Background to this inspection
Updated
11 July 2017
We carried out this inspection under Section 60 of the Health and Social Care Act 2008 as part of our regulatory functions. This inspection was planned to check whether the provider is meeting the legal requirements and regulations associated with the Health and Social Care Act 2008, to look at the overall quality of the service, and to provide a rating for the service under the Care Act 2014.
This inspection took place on the 24 May 2017 and was announced. The provider was given 48 hours’ notice because the location provides a domiciliary care service and we needed to be sure that someone would be in. The inspection was carried out by one inspector.
Before the inspection we reviewed the information we already held about this service. This included details of its registration, previous inspection reports and any notifications they had sent us. Before the inspection, the provider completed a Provider Information Return (PIR). This is a form that asks the provider to give some key information about the service, what the service does well and improvements they plan to make. We contacted the local authority with responsibility for commissioning care from the service to seek their views.

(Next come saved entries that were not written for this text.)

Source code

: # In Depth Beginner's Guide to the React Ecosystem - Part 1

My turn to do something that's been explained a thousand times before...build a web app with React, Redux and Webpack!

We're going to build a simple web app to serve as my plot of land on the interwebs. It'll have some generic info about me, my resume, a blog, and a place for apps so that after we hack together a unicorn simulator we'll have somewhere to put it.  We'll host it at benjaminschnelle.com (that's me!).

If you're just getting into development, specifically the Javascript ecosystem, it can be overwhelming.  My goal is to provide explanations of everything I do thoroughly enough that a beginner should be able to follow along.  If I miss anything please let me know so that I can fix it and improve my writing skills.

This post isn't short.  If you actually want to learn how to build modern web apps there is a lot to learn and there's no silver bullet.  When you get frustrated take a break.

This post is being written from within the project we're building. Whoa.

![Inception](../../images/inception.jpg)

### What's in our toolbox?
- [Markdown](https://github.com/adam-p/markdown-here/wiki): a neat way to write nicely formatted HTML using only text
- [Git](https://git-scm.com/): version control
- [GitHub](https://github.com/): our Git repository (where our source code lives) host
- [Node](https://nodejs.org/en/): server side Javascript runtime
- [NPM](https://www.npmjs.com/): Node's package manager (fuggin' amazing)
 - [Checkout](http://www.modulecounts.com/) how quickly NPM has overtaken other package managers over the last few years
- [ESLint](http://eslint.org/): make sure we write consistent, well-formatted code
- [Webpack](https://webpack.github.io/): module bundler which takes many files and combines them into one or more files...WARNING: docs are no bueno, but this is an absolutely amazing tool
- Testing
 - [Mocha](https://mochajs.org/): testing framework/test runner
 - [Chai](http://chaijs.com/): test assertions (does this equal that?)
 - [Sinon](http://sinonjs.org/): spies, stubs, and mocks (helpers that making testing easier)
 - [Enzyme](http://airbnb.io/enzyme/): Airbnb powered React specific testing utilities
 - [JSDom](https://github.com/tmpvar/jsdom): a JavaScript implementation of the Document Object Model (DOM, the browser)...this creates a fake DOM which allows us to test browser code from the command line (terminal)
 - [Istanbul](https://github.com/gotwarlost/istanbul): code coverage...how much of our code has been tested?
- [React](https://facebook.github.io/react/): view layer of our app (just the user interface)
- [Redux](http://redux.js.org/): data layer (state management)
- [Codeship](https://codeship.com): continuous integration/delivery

During the inspection we spoke with six people who used the service and three relatives. We spoke with five staff. This included the acting manager, a lead care and support worker and three care and support workers. We observed how staff interacted with people. We reviewed various documentation including four sets of care records relating to people, medicine records, minutes of various meetings, five sets of staff recruitment, training and supervision records and records of quality assurance and monitoring systems.
Updated
11 July 2017
This service was last inspected in April 2015. At that inspection we found one breach of Regulation 18 of The Care Quality Commission (Registration Regulations 2009). This was because the service had not notified the Care Quality Commission of allegations of abuse in line with their legal responsibility to do so.
The service provides support with personal care to older people who live in an extra care housing service. The care provider does not provide people’s accommodation. At the time of our inspection 18 people were using the service, some of whom had dementia.
The service did not have a registered manager in place. An acting manager had recently been appointed who told us they were in the process of applying to register with the Care Quality Commission. A registered manager is a person who has registered with the Care Quality Commission to manage the service. Like registered providers, they are ‘registered persons’. Registered persons have legal responsibility for meeting the requirements in the Health and Social Care Act 2008 and associated Regulations about how the service is run.
There were enough staff working at the service to meet people’s needs and robust staff recruitment procedures were in place. Appropriate safeguarding procedures were in place and people told us they felt safe using the service. Medicines were managed safely.
Staff undertook an induction training programme on commencing work at the service and received on-going training after that. People were able to make choices for themselves where they had the capacity to do so and the service operated within spirit of the Mental Capacity Act 2005. People were able to make choices about what they ate and drink. People were supported to access relevant health care professionals.
People told us they were treated with respect and that staff were caring. Staff had a good understanding of how to promote people’s privacy, independence and dignity.
People’s needs were assessed before they began using the service. People were supported to engage in various activities. The service had a complaints procedure in place and people knew how to make a complaint.
Staff and people spoke positively about the registered manager. Systems were in place to seek the views of people on the running of the service.
During this inspection we found two breaches of the Health and Social Care Act 2008 (Regulated Activities) Regulations 2014. This was because risk assessments were not sufficiently robust, care plans were not personalised. We also made a recommendation. This was because quality assurance systems had failed to address these shortfalls. You can see what action we have asked the provider to take at the end of the full version of this report.